Nevertheless, Padilla was also clear that the ultimate motive for those projects is to bear witness to the gospel.
“All the things we do are part and parcel of evangelization,” he said.
In brief comments after his presentation, Padilla conceded that the attractiveness of the music and other forms of active participation in the liturgy may be what brings people in the church’s door, but it won’t suffice over the long term.
“We have to give them a deeper catechism and formation,” he said. For example, Padilla said, it’s important to press Mongolians towards a deeper understanding and appreciation of the personal nature of the Christian God, as opposed to the rather impersonal and abstract deity of Buddhist spirituality.
Padilla, a member of the Congregation of the Immaculate Heart of Mary, told the story of how he got the church off the ground in Mongolia in the early 1990s – one of the few places left on earth where the Catholic presence literally has to be built from the ground up.
When he and two other missionaries from his congregation arrived in 1992, he said, they began by celebrating a weekly Mass in a hotel room, inviting foreign diplomats, staffers from NGOs, and private sector personnel to take part. Over time, he said, some of these foreigners would bring their Mongolian friends, and that’s how the first contacts with the local population began to evolve. (Some, he conceded, showed up merely to practice their English, since that remains the lingua franca among the missionaries. Over time, he said, those who came back were drawn deeper into the Catholic experience.)

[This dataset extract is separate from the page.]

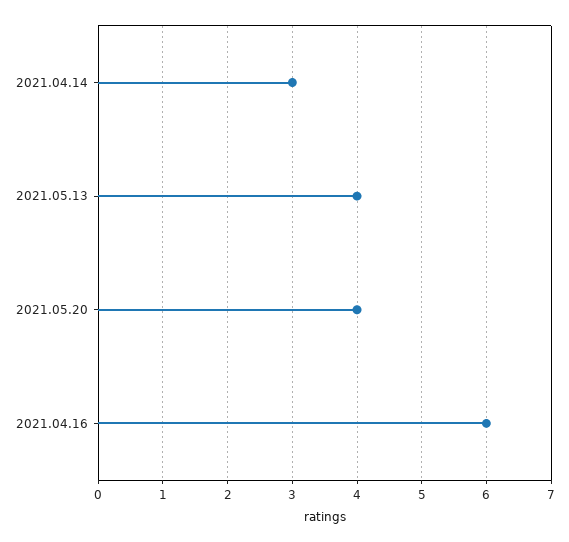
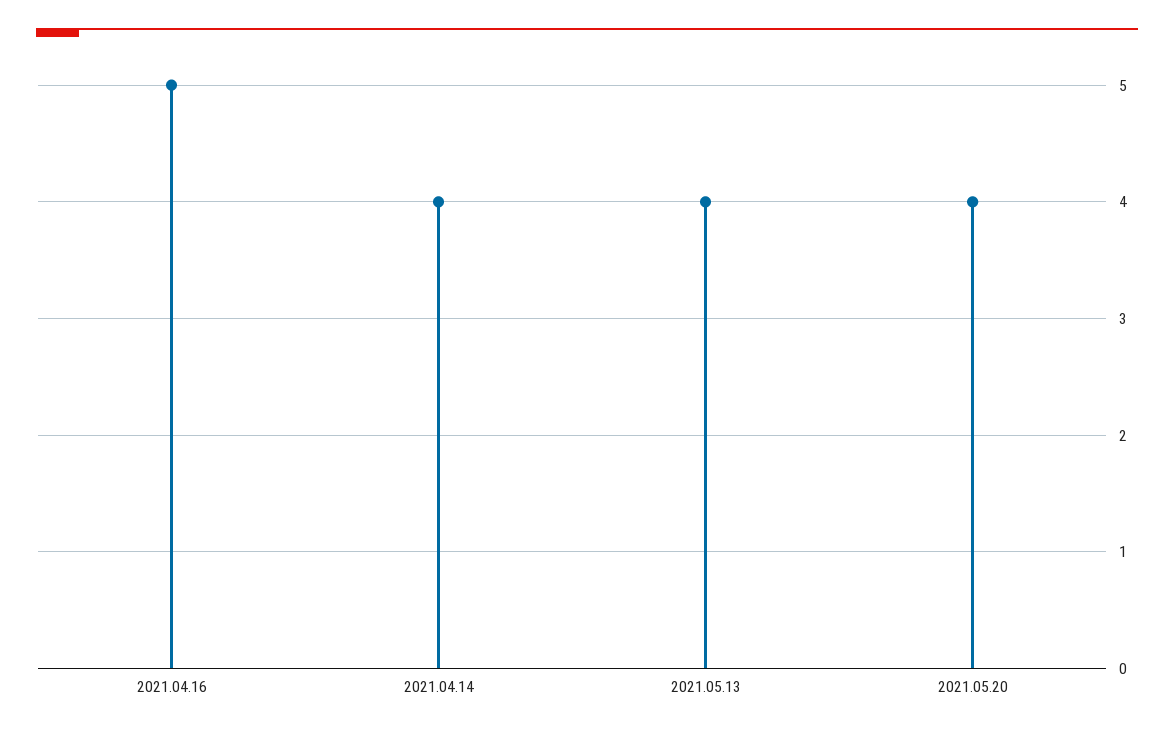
2021.04.14: 3 -> 4
2021.04.16: 6 -> 5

In the meantime, he said, the swelling band of missionaries (which today includes 65 men and women from 19 countries and 10 congregations) began working to open schools, shelters, soup kitchens, and other humanitarian programs. Gradually, those centers also began to introduce Mongolians to the church.

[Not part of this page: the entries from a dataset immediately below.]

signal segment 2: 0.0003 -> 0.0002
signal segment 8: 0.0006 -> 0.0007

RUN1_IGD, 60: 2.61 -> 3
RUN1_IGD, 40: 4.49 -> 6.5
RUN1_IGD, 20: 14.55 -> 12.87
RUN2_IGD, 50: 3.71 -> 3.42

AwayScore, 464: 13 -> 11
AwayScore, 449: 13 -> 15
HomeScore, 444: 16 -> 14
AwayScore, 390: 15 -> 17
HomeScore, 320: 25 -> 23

Recently, Padilla was able to open a cathedral for the fledging Catholic community in Ulaanbaatar, the capital. Called Sts. Peter and Paul Cathedral, it’s built in the shape of a “ger,” which is a traditional Mongolian residence. It’s the first time such a structure has been put up in the country for religious purposes, Padilla said. The stained glass windows inside the cathedral were crafted by a brother from the ecumenical community of Taizé.

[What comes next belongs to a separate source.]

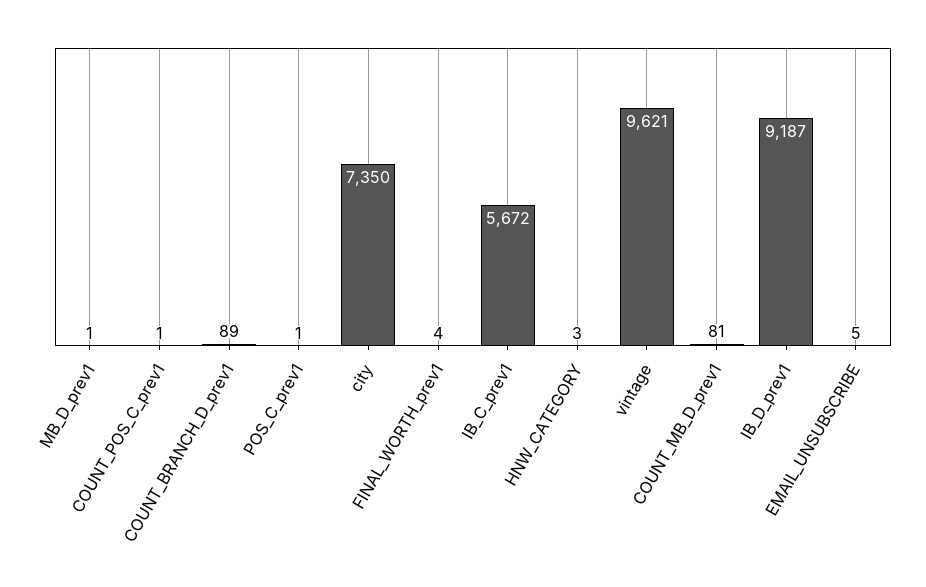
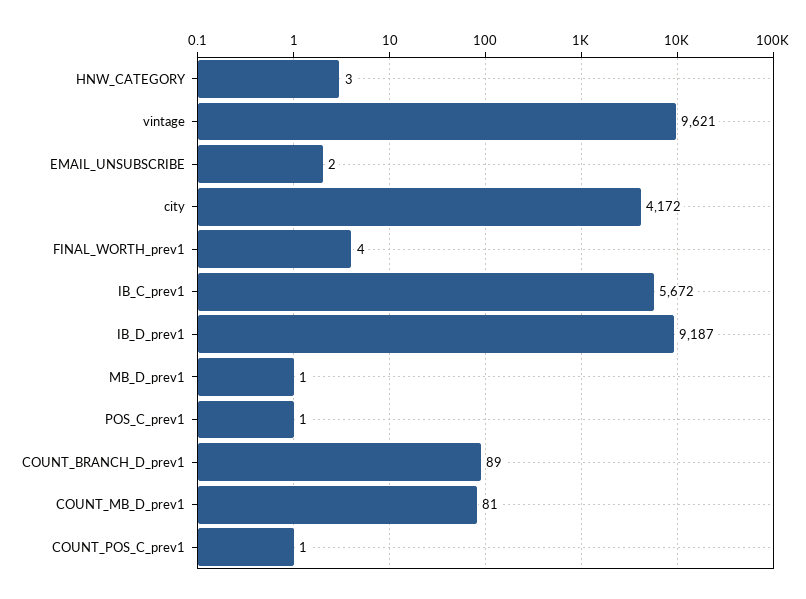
city: 7350 -> 4172
EMAIL_UNSUBSCRIBE: 5 -> 2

The process of securing permission to build the cathedral and other facilities of the church, Padilla explained, was not an easy one. Initially, he said, he ran into a brick wall of delay and suspicion from government officials.
“Some officials said that we don’t need Catholics here, that we are Buddhists,” he explained. Trying to resolve these concerns through official channels initially proved fruitless.
It was then, Padilla said, that a Belgian missionary who had served in Inner Mongolia explained to him how to get things done.
“He told me that when you’re in difficulty, the thing to do is to invite these officials to dinner and get them drinking, especially vodka,” he said.
“It worked, but it was rough. At one point, I was drunk at least once or twice a week. One time I had to leave my car behind because I was too drunk to drive … but God will forgive, and anyway I wasn’t a bishop yet!”
Over time, through such informal contacts, Padilla said, the suspiciousness about him and the church began to dissolve, and permits started to come.
In 2003, there were plans for John Paul II to visit Mongolia, which were scrubbed when a hoped-for stopover in Kazan, Russia, to return to the icon of the Madonna to Kazan to the Patriarch of Moscow did not materialize. Though to date there’s been no talk about Benedict XVI going to Mongolia, Padilla said he has a message for the pope.
“I will tell him that the baby church in Mongolia is growing up,” Padilla said.